Thursday, February 18, 2010

Hardwired at Conception

As the fastest eater at our table, Emerson usually cleans his plate and then starts fishing for whatever is left on mine. Our of sheer self preservation, I usually let him get down from the table early and tell him to "go play" or "be happy," my way of hinting that crying is not the appropriate response to being taken away from the food.

Lately, as soon as his feet touch the floor, he toddles immediately over to Wyatt's chair and pulls up, eyes peering over the table's edge as he searches for some unfinished morsels to steal. And Emerson has turned into a stealthy little thief, netting one freshly baked Easter cookie and one unfinished peanut butter sandwich this past Monday alone.

But one night last week, he tried a different tactic, crossing behind my chair to stand beneath Amelia who had only a few beans left on her plate. She looked down at him, but he didn't say anything. Then, grasping one bean between her fingers, she leaned over and placed it in his mouth just like a mama bird.

She turned into a little mother again this past Wednesday.
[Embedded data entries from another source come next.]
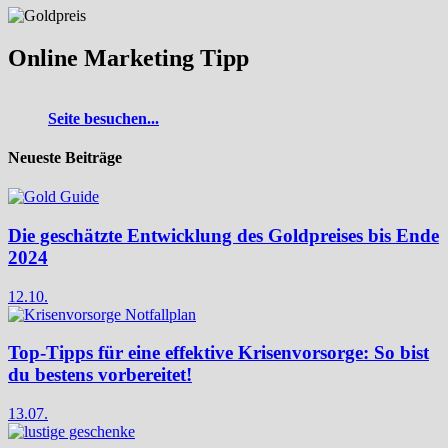
Online Marketing Tipp
Seite besuchen...
Neueste Beiträge
Die geschätzte Entwicklung des Goldpreises bis Ende
2024
12.10.
Top-Tipps für eine effektive Krisenvorsorge: So bist
du bestens vorbereitet!
13.07.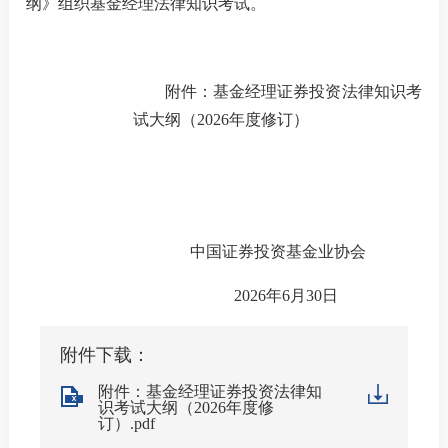
纲》
组织
基金经理法律知识考试。
机
从
附件：基金经理证券投资法律知识考
试大纲（
2026年度修订）
培
基
业
中国证券投资基金业协会
2026年6月
30
日
纪律处
异常经
附件下载：
附件：基金经理证券投资法律知
失联机
识考试大纲（2026年度修
订）.pdf
自律措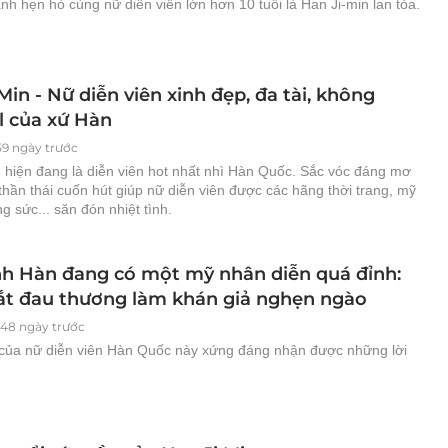
anh hẹn hò cùng nữ diễn viên lớn hơn 10 tuổi là Han Ji-min lan tỏa.
Min - Nữ diễn viên xinh đẹp, đa tài, không
l của xứ Hàn
59 ngày trước
n hiện đang là diễn viên hot nhất nhì Hàn Quốc. Sắc vóc đáng mơ
hần thái cuốn hút giúp nữ diễn viên được các hãng thời trang, mỹ
g sức... săn đón nhiệt tình.
h Hàn đang có một mỹ nhân diễn quá đỉnh:
t đau thương làm khán giả nghẹn ngào
048 ngày trước
 của nữ diễn viên Hàn Quốc này xứng đáng nhận được những lời
.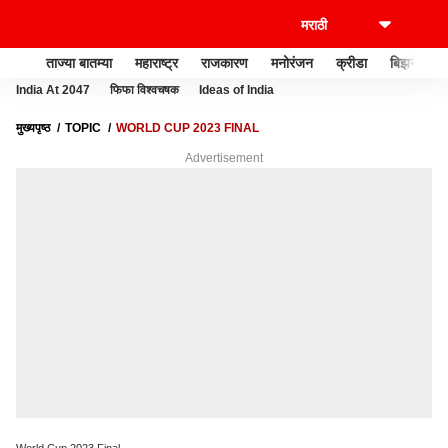
ताज्या बातम्या
महाराष्ट्र
राजकारण
मनोरंजन
क्रीडा
बिझनेस
India At 2047
फिफा विश्वचषक
Ideas of India
मुख्यपृष्ठ
TOPIC
WORLD CUP 2023 FINAL
Advertisement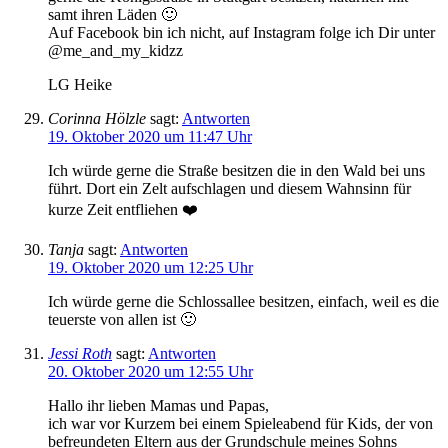
samt ihren Läden 🙂
Auf Facebook bin ich nicht, auf Instagram folge ich Dir unter
@me_and_my_kidzz
LG Heike
Corinna Hölzle
sagt:
Antworten
19. Oktober 2020 um 11:47 Uhr
Ich würde gerne die Straße besitzen die in den Wald bei uns
führt. Dort ein Zelt aufschlagen und diesem Wahnsinn für
kurze Zeit entfliehen ❤️
Tanja
sagt:
Antworten
19. Oktober 2020 um 12:25 Uhr
Ich würde gerne die Schlossallee besitzen, einfach, weil es die
teuerste von allen ist 🙂
Jessi Roth
sagt:
Antworten
20. Oktober 2020 um 12:55 Uhr
Hallo ihr lieben Mamas und Papas,
ich war vor Kurzem bei einem Spieleabend für Kids, der von
befreundeten Eltern aus der Grundschule meines Sohns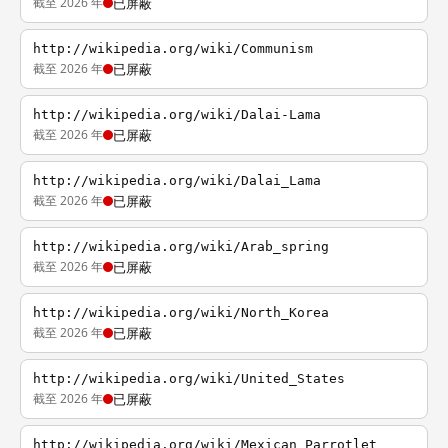
截至 2026 年
已屏蔽
http://wikipedia.org/wiki/Communism
截至 2026 年
已屏蔽
http://wikipedia.org/wiki/Dalai-Lama
截至 2026 年
已屏蔽
http://wikipedia.org/wiki/Dalai_Lama
截至 2026 年
已屏蔽
http://wikipedia.org/wiki/Arab_spring
截至 2026 年
已屏蔽
http://wikipedia.org/wiki/North_Korea
截至 2026 年
已屏蔽
http://wikipedia.org/wiki/United_States
截至 2026 年
已屏蔽
http://wikipedia.org/wiki/Mexican_Parrotlet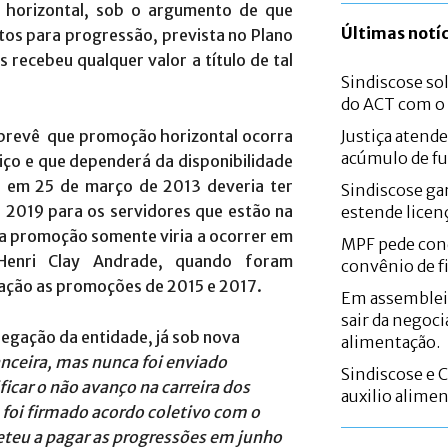
 horizontal, sob o argumento de que
Últimas notíc
os para progressão, prevista no Plano
s recebeu qualquer valor a título de tal
Sindiscose sol
do ACT com 
 prevê que promoção horizontal ocorra
Justiça atend
acúmulo de fu
iço e que dependerá da disponibilidade
o em 25 de março de 2013 deveria ter
Sindiscose gar
 2019 para os servidores que estão na
estende licen
a promoção somente viria a ocorrer em
MPF pede con
Henri Clay Andrade, quando foram
convênio de f
lação as promoções de 2015 e 2017.
Em assemblei
sair da negoci
egação da entidade, já sob nova
alimentação.
anceira, mas nunca foi enviado
Sindiscose e 
icar o não avanço na carreira dos
auxilio alime
foi firmado acordo coletivo com o
eteu a pagar as progressões em junho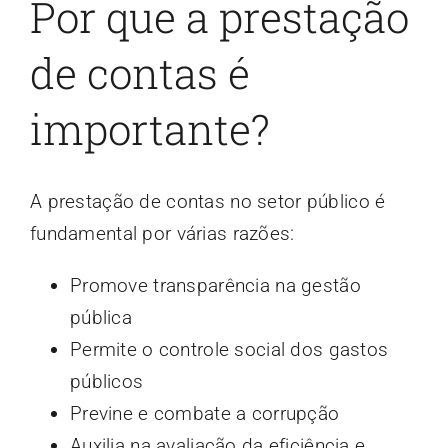
Por que a prestação
de contas é
importante?
A prestação de contas no setor público é
fundamental por várias razões:
Promove transparência na gestão
pública
Permite o controle social dos gastos
públicos
Previne e combate a corrupção
Auxilia na avaliação da eficiência e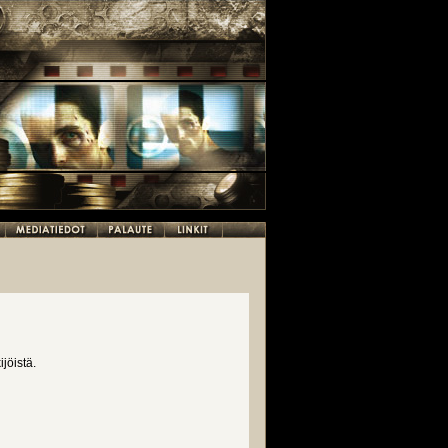
jöistä.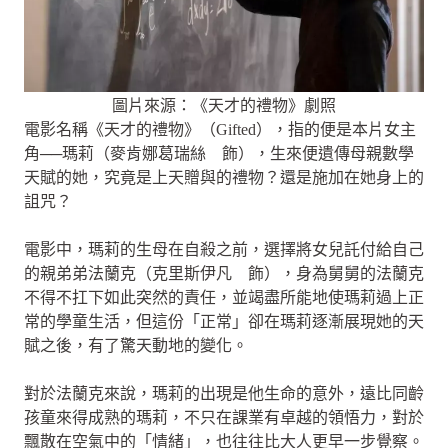
圖片來源：《天才的禮物》劇照
電影名稱《天才的禮物》（Gifted），指的便是本片女主
角──瑪莉（麥肯娜葛瑞絲 飾），生來便遺傳母親數學
天賦的她，究竟是上天贈與的禮物？還是施加在她身上的
詛咒？
電影中，瑪莉的生母在自殺之前，選擇將女兒託付給自己
的親弟弟法蘭克（克里斯伊凡 飾），身為舅舅的法蘭克
不得不扛下如此突然的責任，並竭盡所能地使瑪莉過上正
常的學童生活，但這份「正常」卻在瑪莉逐漸展現她的天
賦之後，有了驚天動地的變化。
對於法蘭克來說，瑪莉的出現是他生命的意外，遠比同齡
孩童來得成熟的瑪莉，不只在課業有卓越的領悟力，對於
飄散在空氣中的「情緒」，也往往比大人更早一步覺察。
Emerson was having an all-out meltdown because supper wasn't heating up fast enough for him. As I fussed at him for the tenth time to hush and wait, he slumped to the floor in the front of the refrigerator and started to just bawl. After watching him for a few seconds, Amelia walked across the room, sat down with her back to the fridge, too, and put her hand on his shoulder. She said something, and he stopped crying. Mommy magic.

Sixteen months old, raised in a household with two rambunctious boys, trains, tractors, dinosaurs, Clifford, Franklin, and Pooh bear books...and yet she's already exhibiting the characteristics of a mother, characteristics I see and feel in myself.

I agree that men and women are socially conditioned to fulfill certain roles. But the more I watch my children develop, the more I am seeing God-given differences between girls and boys--differences that society isn't stamping on them but that God interwove with care into their DNA at conception.

Knowing that, it makes me feel special that God made me a woman. It is empowering to know that the protectiveness and compassion I feel for not only my children but for others, too--those characteristics are a part of me by the Father's design.

I think the feminist movement has for too long attempted to blur the line between man and woman. Where they promised female empowerment, what actually has happened is a sense of loss as we women have pushed away and downplayed parts of ourselves that society would consider too stereotypically "female."

But God made me a woman. He designed me to be a woman, to act like a woman, to think like a woman...not to live a life where I pretend I'm not a woman but am "just another one of the guys" working up the corporate ladder. What's more empowering than that?

I listened just today to one pregnant young woman get berated over the phone by her boyfriend for spending $7 to feed the two sick children with her some lunch. Then, he hung up on her.

It hurt my heart. I wanted to tell her God designed her as a beautiful creation worth more than rubies, that she deserved to be treated as a precious creation.

God. Designed. Her. What master craftsman could do better?

But I didn't say anything--didn't quite know how to butt into a conversation I couldn't help but eavesdrop on as I stood in line.

Tonight, I wish I would have said something.


  1. Jennifer, your kids are surely providing inspiration for you! I remember my own daugher, being motherly at a young age. And now my grandaughter is doing the same thing.

    Just this past Christmas, her brother Wyatt was asking if he could have a toy out of the store catalog, and his sister Faith quickly replied with a very definitive "Sure Wyatt!"

    Lord, I love it. I love the boys/guys with the toy fascination, and the girls/women with the grown up wishes.

    Isn't God grand?

  2. Jennifer,
    This post is great. I couldn't agree with you more!

  3. Oh how you're speaking my heart!

    Oh that young girls would see that it's okay to delicate at times. It's okay that we are indeed the weaker vessels.

    Yet vessels full of strength and might when He works through us. When we are the women He called us to be.

    How precious that Amelia would instincively nurture her little twin! I love this post more than I could possibly express!

    It just makes me want to scream, YES! THIS is how God designed you!

    Even if you one day slip up and forget to feed your little one. *Wink*

  4. Another heartwarming post, Jennifer. I just love the way Amelia has found her way into her twin brother's heart. You just know they will be the best of friends...each unique, and different, and yet you know that some parts of them are wired in the same way. They understand each other!

    And that pregnant woman you wrote about -- how my heart broke. How I wish you had said something to her, something to comfort her, and to affirm her.

    Thank you so much for this post!